■ Excerpt
IN presenting to the public a new History of the United States, it is only evident propriety, that the indulgence of the reader should be asked to a few preliminary remarks respecting the object had in view in these volumes, and the claims which it is conceived they have upon the attention of our countrymen.

The one great object ever before me has been, to present a truthful, impartial, and readable narrative of the origin, rise, and progress of that mighty Republic which now extends from ocean to Ocean, and which is moving onward, year by year, with gigantic strides, to increased power and importance among the family of nations. Having an entire and thorough conviction of the superintending care and control of Divine Providence in our country's affairs; having no ends to gain but those of truth and right; having no theories to establish, no partisan views or wishes to gratify; I have honestly endeavored to ascertain what the truth is, and then to set it forth as clearly, and as fully, as was possible within the limits to which I was restricted. Mere speculations on historic points, I have avoided; attempts to penetrate, or pronounce upon, the motives of men and nations, beyond what may be regarded as plainly and fairly deducible from their acts, I have deemed of little value; and, in general, I have preferred to leave the intelligent reader to draw his own conclusion from an impartial presentation of the facts and circumstances of the case. I have spared no labor in order to be accurate and reliable; I have not neglected to consult any work of value which was within my reach; and, in all cases of difficulty or doubt, I have carefully and conscientiously sought to compare and sift conflicting accounts, and to lay that before the reader which seemed to be the nearest approximation to the truth which probably, under the circumstances, can now be attained.


On the various questions respecting which our countrymen always have been, and most likely always will be, divided in sentiment, I have tried to give the views of both sides, and, as far as possible, in the language of the advocates of the two sides, believing that this is the only fair and candid mode of dealing with controverted topics. As illustrations, I may take the liberty of referring to the points at issue between the federalists and democrats; the subject of internal improvements; the United States Bank question; the Missouri compromise; the slavery question; etc. I may also mention, that I have everywhere given clear and precise references to the standard authorities on both sides of contested questions, besides quoting quite largely from official documents and papers; so that the reader who chooses to examine more at large any topic for himself, can do so, to the fullest extent that he may desire. -

I do not, however, make any pretence to have written what is contained in the following pages in a state of indifference with regard to the points at issue, whatever the points may be. It would be idle to suppose that any American, of ordinary intelligence, has not some distinct views as to the main subjects, which have been under discussion among a people who have the amplest liberty to write, speak, and set forth in any way they choose, their opinions and views on any and all topics. Hence, I avow, without hesitation, that my convictions and sympathies are very clear and settled in my own mind. By birth and education an American, I claim to be alive to every thing which affects the honor, the good name, the glory of my country; and having been bred up in an old-fashioned school, by parents and grandparents directly connected with the heroic age of our Republic, I have the most profound and earnest sense of the greatness of the men, and the sound


ness of the principles of those noble patriots, who fought the battles, framed the Constitution, and administered the government of our country in her early days. But, while entertaining distinct political, social, and ethical views, I beg to assure the reader, that I am not unmindful of the duty of a historian in regard to all such matters as these; I am conscious of having no desire to obtrude upon others merely personal views and opinions; I have not, wittingly at least, ever done so; and I have felt it a duty, at all times, to endeavor to set every man and every topic in such light before the reader, as they may fairly claim to be their due. In how far I may have succeeded in my well-meant efforts, in this particular, it would be unbecoming in me to pronounce. I am content to leave the decision of the question to the judgment of those who are competent to decide, and who, I doubt not, will decide truthfully and justly.

■ Dataset content
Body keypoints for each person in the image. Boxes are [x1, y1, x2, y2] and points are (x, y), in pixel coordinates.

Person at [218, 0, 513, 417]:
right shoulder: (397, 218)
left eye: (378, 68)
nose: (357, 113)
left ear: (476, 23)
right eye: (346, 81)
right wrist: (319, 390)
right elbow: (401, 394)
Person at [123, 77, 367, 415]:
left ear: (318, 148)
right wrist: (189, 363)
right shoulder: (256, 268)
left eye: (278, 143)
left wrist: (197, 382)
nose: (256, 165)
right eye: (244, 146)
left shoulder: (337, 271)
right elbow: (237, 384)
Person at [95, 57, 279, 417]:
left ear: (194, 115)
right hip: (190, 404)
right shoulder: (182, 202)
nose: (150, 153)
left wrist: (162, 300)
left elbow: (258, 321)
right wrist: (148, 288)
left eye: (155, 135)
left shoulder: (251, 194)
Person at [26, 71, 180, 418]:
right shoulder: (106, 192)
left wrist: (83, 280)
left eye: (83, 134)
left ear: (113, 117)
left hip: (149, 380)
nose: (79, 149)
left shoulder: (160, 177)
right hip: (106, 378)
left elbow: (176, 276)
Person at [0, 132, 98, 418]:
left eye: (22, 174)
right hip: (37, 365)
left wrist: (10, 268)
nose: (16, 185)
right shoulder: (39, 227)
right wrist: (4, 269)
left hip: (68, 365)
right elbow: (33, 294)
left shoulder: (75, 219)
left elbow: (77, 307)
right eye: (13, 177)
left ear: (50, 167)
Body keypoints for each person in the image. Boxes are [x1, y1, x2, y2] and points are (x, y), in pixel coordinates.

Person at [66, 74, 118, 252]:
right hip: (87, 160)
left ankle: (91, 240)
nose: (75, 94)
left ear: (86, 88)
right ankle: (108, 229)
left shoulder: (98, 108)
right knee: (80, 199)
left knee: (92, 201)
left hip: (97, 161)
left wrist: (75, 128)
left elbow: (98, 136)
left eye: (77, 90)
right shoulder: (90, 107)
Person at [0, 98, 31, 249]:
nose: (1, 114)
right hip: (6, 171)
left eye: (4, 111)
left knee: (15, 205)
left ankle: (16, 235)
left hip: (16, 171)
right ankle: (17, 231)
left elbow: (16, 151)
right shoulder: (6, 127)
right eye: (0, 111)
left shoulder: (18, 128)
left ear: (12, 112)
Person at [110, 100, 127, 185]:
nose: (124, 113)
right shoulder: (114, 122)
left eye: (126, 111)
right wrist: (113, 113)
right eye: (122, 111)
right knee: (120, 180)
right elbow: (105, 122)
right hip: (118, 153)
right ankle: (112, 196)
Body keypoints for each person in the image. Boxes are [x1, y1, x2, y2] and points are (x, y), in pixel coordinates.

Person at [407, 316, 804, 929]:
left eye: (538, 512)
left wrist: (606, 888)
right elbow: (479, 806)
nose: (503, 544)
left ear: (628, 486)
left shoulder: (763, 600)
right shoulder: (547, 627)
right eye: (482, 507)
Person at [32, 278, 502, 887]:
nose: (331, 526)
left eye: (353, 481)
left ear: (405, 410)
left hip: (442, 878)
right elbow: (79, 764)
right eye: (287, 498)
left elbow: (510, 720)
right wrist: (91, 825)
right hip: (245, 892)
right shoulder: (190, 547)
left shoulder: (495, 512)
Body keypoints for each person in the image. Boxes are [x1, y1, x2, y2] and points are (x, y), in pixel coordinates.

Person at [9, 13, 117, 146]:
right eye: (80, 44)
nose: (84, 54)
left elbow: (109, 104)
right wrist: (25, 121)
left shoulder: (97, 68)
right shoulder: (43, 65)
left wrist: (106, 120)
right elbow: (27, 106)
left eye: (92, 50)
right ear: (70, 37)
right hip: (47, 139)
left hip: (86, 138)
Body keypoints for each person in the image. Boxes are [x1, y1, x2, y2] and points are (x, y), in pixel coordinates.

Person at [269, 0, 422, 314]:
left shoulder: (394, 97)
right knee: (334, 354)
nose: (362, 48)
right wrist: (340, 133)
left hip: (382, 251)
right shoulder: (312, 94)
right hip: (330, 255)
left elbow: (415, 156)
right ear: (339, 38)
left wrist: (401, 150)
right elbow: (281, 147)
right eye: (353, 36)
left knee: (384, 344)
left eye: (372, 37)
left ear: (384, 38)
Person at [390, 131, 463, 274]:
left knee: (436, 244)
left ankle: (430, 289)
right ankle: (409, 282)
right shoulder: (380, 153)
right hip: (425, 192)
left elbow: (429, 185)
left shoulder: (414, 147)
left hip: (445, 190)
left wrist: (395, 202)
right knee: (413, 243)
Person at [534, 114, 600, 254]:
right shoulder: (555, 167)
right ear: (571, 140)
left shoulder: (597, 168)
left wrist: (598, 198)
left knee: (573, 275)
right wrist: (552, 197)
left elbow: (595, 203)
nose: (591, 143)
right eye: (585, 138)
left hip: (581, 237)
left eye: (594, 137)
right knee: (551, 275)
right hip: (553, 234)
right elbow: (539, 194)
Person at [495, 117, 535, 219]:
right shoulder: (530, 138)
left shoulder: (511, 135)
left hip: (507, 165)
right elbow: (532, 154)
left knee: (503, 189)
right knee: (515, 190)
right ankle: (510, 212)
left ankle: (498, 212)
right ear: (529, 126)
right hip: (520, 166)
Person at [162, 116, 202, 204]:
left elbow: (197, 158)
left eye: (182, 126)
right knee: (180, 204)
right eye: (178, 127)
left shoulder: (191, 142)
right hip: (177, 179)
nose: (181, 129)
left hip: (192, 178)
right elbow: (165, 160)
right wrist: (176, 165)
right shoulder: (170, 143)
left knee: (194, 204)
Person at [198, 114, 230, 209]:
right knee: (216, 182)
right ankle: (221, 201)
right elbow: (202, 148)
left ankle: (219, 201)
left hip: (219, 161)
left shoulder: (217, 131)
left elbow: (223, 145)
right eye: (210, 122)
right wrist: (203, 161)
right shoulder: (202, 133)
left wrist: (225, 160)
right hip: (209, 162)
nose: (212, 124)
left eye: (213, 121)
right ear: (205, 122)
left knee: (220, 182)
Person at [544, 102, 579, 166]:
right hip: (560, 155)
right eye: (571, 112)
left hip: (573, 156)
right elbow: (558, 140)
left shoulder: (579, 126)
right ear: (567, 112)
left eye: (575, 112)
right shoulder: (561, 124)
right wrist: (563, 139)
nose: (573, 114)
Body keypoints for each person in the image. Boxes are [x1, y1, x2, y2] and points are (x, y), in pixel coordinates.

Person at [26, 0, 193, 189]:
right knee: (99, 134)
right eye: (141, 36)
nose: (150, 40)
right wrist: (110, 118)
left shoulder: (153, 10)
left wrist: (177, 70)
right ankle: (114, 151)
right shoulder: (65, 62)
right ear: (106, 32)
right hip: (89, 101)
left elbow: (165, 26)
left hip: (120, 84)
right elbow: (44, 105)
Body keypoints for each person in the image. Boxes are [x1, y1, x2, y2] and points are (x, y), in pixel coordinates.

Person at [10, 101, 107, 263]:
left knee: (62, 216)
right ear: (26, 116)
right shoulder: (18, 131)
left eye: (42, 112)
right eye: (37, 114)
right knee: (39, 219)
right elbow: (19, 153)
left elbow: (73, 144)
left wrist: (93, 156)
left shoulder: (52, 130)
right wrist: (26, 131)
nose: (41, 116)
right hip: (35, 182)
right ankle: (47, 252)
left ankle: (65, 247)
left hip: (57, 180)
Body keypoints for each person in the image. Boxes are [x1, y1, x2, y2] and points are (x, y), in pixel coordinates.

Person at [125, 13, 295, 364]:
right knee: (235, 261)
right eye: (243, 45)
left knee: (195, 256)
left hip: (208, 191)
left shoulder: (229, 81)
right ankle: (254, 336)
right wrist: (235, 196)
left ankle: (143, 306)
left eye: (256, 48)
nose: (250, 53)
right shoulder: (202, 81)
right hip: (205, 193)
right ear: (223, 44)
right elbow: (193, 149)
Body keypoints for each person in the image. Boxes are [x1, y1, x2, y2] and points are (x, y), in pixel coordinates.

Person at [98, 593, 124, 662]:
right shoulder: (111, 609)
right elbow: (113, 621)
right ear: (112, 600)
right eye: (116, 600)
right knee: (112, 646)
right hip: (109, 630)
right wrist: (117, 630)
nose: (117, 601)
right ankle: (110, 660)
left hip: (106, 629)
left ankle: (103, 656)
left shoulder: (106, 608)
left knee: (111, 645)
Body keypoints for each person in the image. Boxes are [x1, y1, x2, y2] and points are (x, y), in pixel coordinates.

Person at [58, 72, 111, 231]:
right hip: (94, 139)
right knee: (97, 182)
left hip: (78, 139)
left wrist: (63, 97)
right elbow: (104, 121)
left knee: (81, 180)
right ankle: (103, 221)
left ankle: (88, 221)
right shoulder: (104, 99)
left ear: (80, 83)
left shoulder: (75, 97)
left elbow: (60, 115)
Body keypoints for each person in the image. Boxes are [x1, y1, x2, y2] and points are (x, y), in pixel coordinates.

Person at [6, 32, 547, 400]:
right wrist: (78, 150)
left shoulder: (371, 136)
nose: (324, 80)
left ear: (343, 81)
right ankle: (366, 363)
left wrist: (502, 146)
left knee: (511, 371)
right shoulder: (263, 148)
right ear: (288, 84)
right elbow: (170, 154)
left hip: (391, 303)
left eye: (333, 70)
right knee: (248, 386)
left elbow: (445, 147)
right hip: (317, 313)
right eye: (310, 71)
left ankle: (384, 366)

■ Work instruction
In the preface to the new History of the United States, how does the writer treat questions on which the country has always been divided?

■ Task response
The writer gives the views of both sides, as far as possible in the language of each side's advocates.